Stürmische Böen und Regen erwartet: Karneval wird "ungemütlich"

Essen/Köln - Das frühsommerliche Intermezzo in Nordrhein-Westfalen geht zu Ende: Nach nahezu rekordverdächtigen Temperaturen am Mittwoch übernimmt in den kommenden Tagen ein Tief die Regie. Die Aussichten für die Karnevals-Tage sind damit leider eher bescheiden.

Wetterfeste Kostüme dürften in den kommenden tollen Tagen nicht schaden.
Wetterfeste Kostüme dürften in den kommenden tollen Tagen nicht schaden.  © DPA/Wetteronline

Den Jecken droht in diesem Jahr also eine Zitterpartie - falls ihre Kostüme nicht winterfest sind. Bei stürmischem Wind und schauerartigem Regen müssen sich Karnevalisten auf den Straßen in den kommenden Tagen voraussichtlich warm anziehen.

"Es wird auf jeden Fall eher ungemütlich", sagt Meteorologe Daniel Tüns vom Deutschen Wetterdienst (DWD) in Essen.
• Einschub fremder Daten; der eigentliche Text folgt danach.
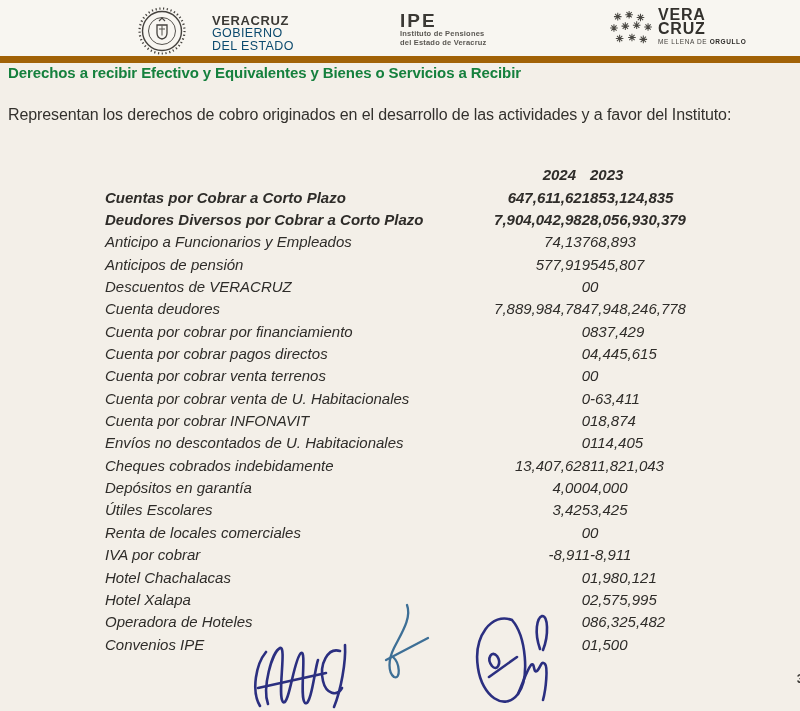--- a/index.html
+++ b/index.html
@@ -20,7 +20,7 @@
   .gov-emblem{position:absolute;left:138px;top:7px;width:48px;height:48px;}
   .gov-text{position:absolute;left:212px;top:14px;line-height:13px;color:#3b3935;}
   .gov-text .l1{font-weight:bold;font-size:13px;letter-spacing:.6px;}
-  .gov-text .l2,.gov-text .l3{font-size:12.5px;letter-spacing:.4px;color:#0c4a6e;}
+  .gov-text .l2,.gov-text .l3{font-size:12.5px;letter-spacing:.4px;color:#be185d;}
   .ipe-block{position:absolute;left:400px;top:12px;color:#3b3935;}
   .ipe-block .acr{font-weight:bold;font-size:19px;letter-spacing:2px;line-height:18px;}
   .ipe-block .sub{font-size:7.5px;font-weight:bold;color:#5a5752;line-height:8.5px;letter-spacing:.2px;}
Bereits im Laufe des Donnerstags soll sich das schöne Wetter der vergangenen Tage verabschieden. Zum Höhepunkt der Fünften Jahreszeit soll es dann regnerisch, windig und etwas kühler werden.

Heftige Sturmböen mit Geschwindigkeiten bis zu 90 Stundenkilometern seien vornehmlich in den Kammlagen der Mittelgebirge zu erwarten, sodass die rheinischen Karnevalshochburgen davon eher verschont bleiben dürften, sagte Tüns.
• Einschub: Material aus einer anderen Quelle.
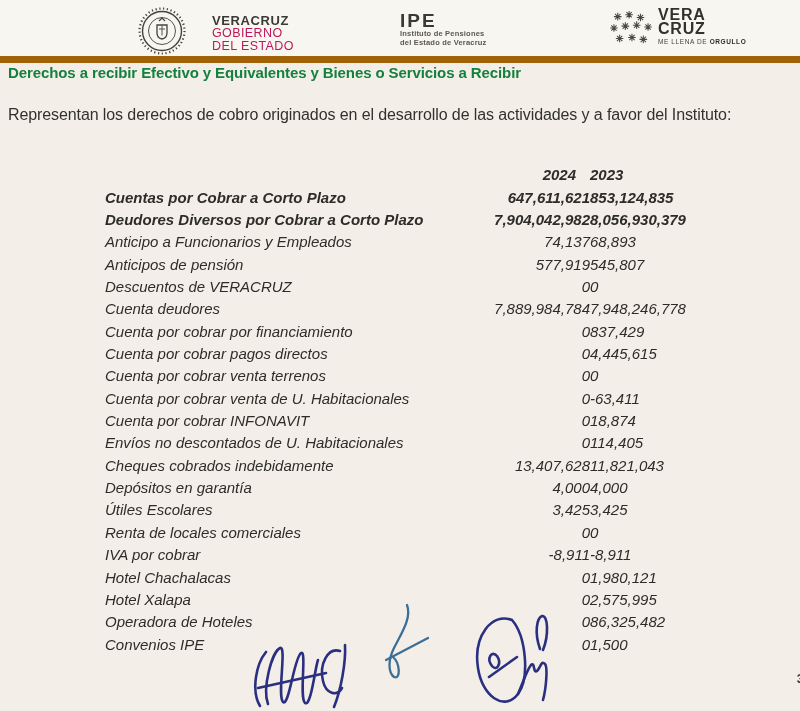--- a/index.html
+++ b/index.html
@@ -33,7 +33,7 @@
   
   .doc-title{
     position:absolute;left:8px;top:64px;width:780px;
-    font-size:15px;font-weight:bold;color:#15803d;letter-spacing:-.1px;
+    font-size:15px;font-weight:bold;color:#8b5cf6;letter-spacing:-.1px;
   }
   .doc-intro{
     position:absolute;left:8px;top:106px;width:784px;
Rekord-Temperaturen am Mittwoch in NRW

Am Mittwoch war das Thermometer bis zum Nachmittag in Nordrhein-Westfalen zunächst auf nahezu rekordverdächtige Temperaturen geklettert.
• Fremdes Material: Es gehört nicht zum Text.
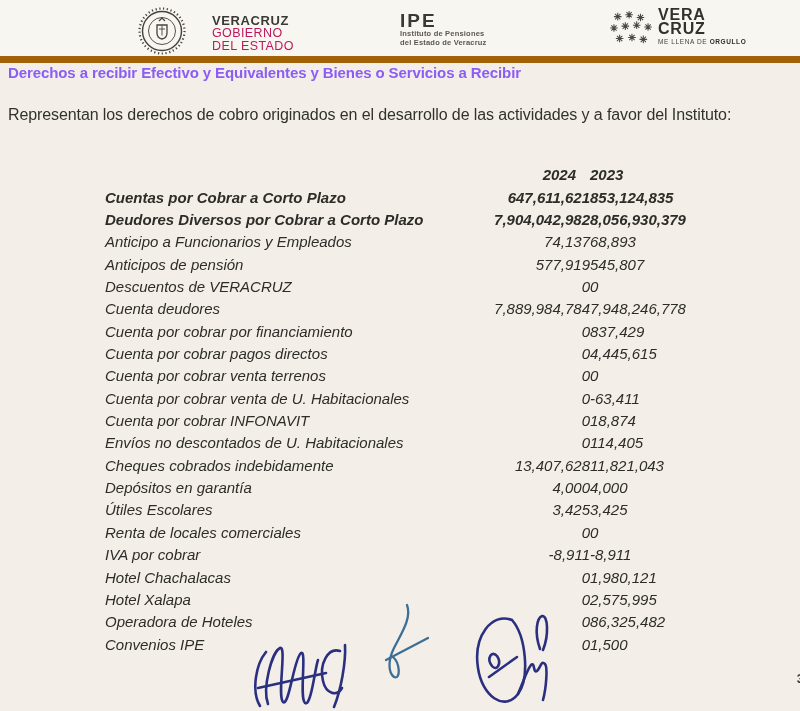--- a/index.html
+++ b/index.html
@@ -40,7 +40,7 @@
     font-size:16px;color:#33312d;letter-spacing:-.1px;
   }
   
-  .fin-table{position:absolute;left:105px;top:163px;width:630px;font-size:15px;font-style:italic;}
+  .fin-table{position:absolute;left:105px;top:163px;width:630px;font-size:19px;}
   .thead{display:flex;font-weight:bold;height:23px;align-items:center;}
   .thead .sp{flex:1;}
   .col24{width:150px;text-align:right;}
Mit 20,6 Grad etwa am Köln/Bonner Flughafen und 20,8 Grad in Geilenkirchen (Kreis Heinsberg) nahm der Februar 2019 Anlauf, sich einen Platz in den Geschichtsbüchern der Wetterkundler zu sichern.

Wärmer war es zuvor in einem Februar etwa noch im Jahr 1990 mit 21,4 Grad in Elsdorf (Rhein-Erft-Kreis) oder mit 22,5 Grad im Jahr 1900 in Münster.

"Vom Winter sind wir weit entfernt", sagte Tüns. Mit einer Temperatur von durchschnittlich 4,0 Grad Celsius und einer Niederschlagsmenge von 265 Litern pro Quadratmeter und Jahr gehört NRW nach den Messungen der Meteorologen zu den wärmsten und niederschlagsreichsten Regionen in Deutschland.